Implants placed in the lips must fulfill unique criteria that are different than any other form of facial implant. Because the lips are soft and supple, subject to frequent motion and are in a facial area of high sensitivity, any implant material put into the lips must be similarly very soft and flexible. The only lip implant available today (Permalip) is made of an ultrasoft silicone and is the best implant material every used in the history of implant lip augmentation. While it is not perfect and has its share of aesthetic complications it has about the most softness and suppleness that any implant material could offer. But it also offers one desirable feature that to many seems counterintuitive but is always an important implant feature on the face or body…easy reversibility.

But the history of lip implants has not always had materials used that fulfill many of these desirable qualities. One such implant material was a perforated ePTFE implant. The concept seems logical with a soft tube of ePTFE with a hollow center into which tissue ingrowth would provide an ‘auto’ implant that was soft and supple and provided permanent volume. While well intentioned and seemingly made good biologic sense the clinical reality was very different.

Case Study: This middle-aged female had a ‘Gore-tex’ implant placed for lip augmentation and support of a congenital lower lip malformation over twenty years previously. She had never liked it as it felt stiff and gave her periodic discomfort. It felt irregular and immobile.

Under local anesthesia, a vermilion-cutaneous incision was on the lower lip. The well encapsulated implant was identified with inferior dissection, the capsule opened and the implant dissected out in its entirety and removed. The capsule was also excised and removed. The lower lip was closed in two layers. The fine line scar along the lip border was essentially undetectable within months of the procedure.

Sectioning of the extracted stiff implant revealed a near flat collapsed implant that had scar tissue in its center.

The lip is a tough place for any implant to function because no material can ever have the exact feel and suppleness of natural lip tissue. Because all such implants develop an encapsulating scar this adds to its potential firmness as well as potential lip distortion.

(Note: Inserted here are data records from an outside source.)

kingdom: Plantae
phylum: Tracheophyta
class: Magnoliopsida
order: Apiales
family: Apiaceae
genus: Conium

It is for this reason that any lip implant material be just as easily reversed by the same technique by which it is inserted. If the lip implant develops a lot of tissue adherence it will have to be removed by an open approach as in this patient example.


1) Certain types of lip implants used in the past have tissue ingrowth and their removal requires an open approach.

2) One very effective incisional approach is a vermilion-cutaneous incision for lip implant removal which provides direct access to remove the implant intact as well as its surrounding capsule.

3) The scar from the vermilion-cutaneous incision in lip implant removal heals in an imperceptible fashion in most patients.